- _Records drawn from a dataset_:
Segment Open
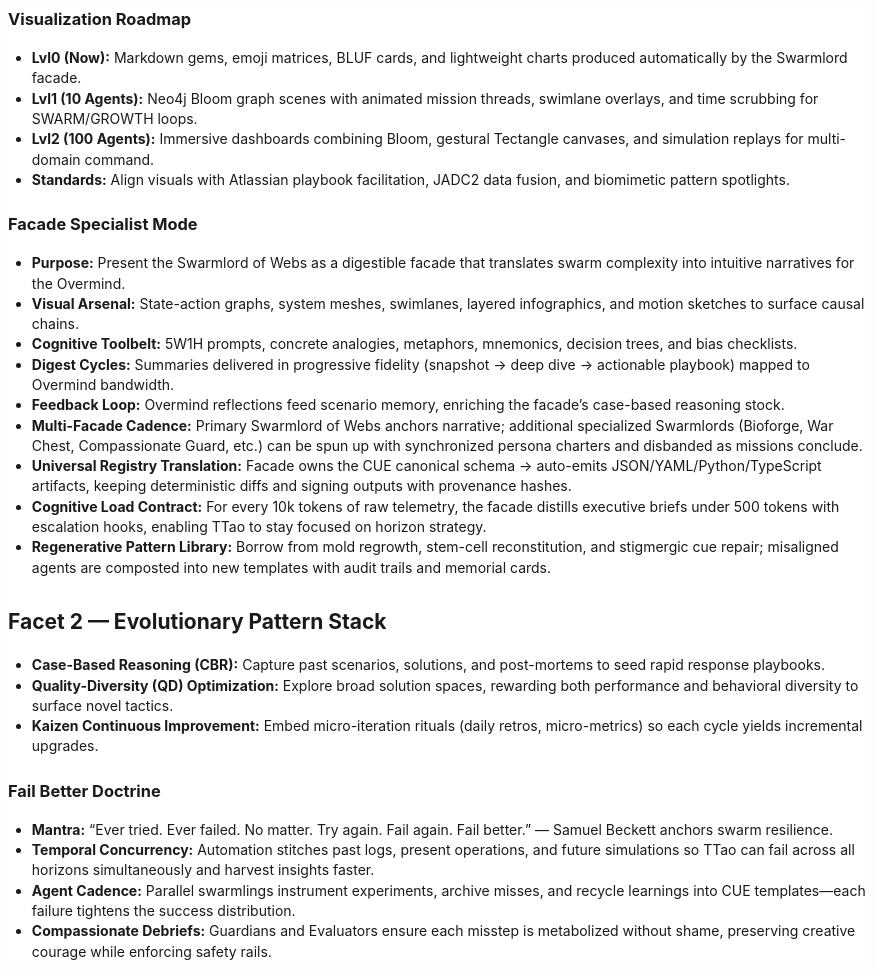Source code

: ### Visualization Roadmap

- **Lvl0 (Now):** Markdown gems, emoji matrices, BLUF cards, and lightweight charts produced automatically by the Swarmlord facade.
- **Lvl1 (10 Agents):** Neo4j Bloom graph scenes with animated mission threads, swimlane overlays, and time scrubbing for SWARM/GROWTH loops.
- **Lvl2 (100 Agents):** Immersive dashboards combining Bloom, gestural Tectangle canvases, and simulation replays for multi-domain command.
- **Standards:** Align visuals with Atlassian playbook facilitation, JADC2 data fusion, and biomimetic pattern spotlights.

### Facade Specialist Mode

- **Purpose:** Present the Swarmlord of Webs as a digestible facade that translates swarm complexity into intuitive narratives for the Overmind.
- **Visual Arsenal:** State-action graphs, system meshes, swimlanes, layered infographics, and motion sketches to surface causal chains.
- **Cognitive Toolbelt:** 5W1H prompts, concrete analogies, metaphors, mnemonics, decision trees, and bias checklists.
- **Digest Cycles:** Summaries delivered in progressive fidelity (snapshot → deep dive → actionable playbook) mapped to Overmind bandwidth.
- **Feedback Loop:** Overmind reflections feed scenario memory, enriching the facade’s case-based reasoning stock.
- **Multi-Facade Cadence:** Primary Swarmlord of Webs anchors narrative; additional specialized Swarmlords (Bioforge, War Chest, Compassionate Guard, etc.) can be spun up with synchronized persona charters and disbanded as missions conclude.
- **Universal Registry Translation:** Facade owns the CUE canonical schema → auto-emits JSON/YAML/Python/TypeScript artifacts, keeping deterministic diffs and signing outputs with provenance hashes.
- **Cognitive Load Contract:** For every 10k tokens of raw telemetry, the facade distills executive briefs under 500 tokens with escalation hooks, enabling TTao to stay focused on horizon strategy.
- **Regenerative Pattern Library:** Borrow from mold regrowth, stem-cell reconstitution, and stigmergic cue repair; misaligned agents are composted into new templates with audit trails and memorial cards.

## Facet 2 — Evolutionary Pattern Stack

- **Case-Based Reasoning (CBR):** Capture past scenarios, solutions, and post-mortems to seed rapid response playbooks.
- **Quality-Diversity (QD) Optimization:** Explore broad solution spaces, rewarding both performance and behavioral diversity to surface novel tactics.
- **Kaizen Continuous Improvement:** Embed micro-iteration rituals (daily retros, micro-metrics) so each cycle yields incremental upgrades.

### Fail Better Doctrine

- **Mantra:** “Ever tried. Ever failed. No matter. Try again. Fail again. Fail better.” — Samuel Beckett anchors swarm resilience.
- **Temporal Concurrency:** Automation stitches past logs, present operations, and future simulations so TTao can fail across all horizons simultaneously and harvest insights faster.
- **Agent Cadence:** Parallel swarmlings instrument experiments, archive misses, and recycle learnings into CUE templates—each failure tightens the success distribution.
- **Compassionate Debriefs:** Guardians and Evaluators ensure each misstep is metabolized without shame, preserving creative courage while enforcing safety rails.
Segment Closed
- _Exercise aim_: The reply must contain every entry above, exactly as written, and none of the pictures.

- _Answer box_:
Source code

: ### Visualization Roadmap

- **Lvl0 (Now):** Markdown gems, emoji matrices, BLUF cards, and lightweight charts produced automatically by the Swarmlord facade.
- **Lvl1 (10 Agents):** Neo4j Bloom graph scenes with animated mission threads, swimlane overlays, and time scrubbing for SWARM/GROWTH loops.
- **Lvl2 (100 Agents):** Immersive dashboards combining Bloom, gestural Tectangle canvases, and simulation replays for multi-domain command.
- **Standards:** Align visuals with Atlassian playbook facilitation, JADC2 data fusion, and biomimetic pattern spotlights.

### Facade Specialist Mode

- **Purpose:** Present the Swarmlord of Webs as a digestible facade that translates swarm complexity into intuitive narratives for the Overmind.
- **Visual Arsenal:** State-action graphs, system meshes, swimlanes, layered infographics, and motion sketches to surface causal chains.
- **Cognitive Toolbelt:** 5W1H prompts, concrete analogies, metaphors, mnemonics, decision trees, and bias checklists.
- **Digest Cycles:** Summaries delivered in progressive fidelity (snapshot → deep dive → actionable playbook) mapped to Overmind bandwidth.
- **Feedback Loop:** Overmind reflections feed scenario memory, enriching the facade’s case-based reasoning stock.
- **Multi-Facade Cadence:** Primary Swarmlord of Webs anchors narrative; additional specialized Swarmlords (Bioforge, War Chest, Compassionate Guard, etc.) can be spun up with synchronized persona charters and disbanded as missions conclude.
- **Universal Registry Translation:** Facade owns the CUE canonical schema → auto-emits JSON/YAML/Python/TypeScript artifacts, keeping deterministic diffs and signing outputs with provenance hashes.
- **Cognitive Load Contract:** For every 10k tokens of raw telemetry, the facade distills executive briefs under 500 tokens with escalation hooks, enabling TTao to stay focused on horizon strategy.
- **Regenerative Pattern Library:** Borrow from mold regrowth, stem-cell reconstitution, and stigmergic cue repair; misaligned agents are composted into new templates with audit trails and memorial cards.

## Facet 2 — Evolutionary Pattern Stack

- **Case-Based Reasoning (CBR):** Capture past scenarios, solutions, and post-mortems to seed rapid response playbooks.
- **Quality-Diversity (QD) Optimization:** Explore broad solution spaces, rewarding both performance and behavioral diversity to surface novel tactics.
- **Kaizen Continuous Improvement:** Embed micro-iteration rituals (daily retros, micro-metrics) so each cycle yields incremental upgrades.

### Fail Better Doctrine

- **Mantra:** “Ever tried. Ever failed. No matter. Try again. Fail again. Fail better.” — Samuel Beckett anchors swarm resilience.
- **Temporal Concurrency:** Automation stitches past logs, present operations, and future simulations so TTao can fail across all horizons simultaneously and harvest insights faster.
- **Agent Cadence:** Parallel swarmlings instrument experiments, archive misses, and recycle learnings into CUE templates—each failure tightens the success distribution.
- **Compassionate Debriefs:** Guardians and Evaluators ensure each misstep is metabolized without shame, preserving creative courage while enforcing safety rails.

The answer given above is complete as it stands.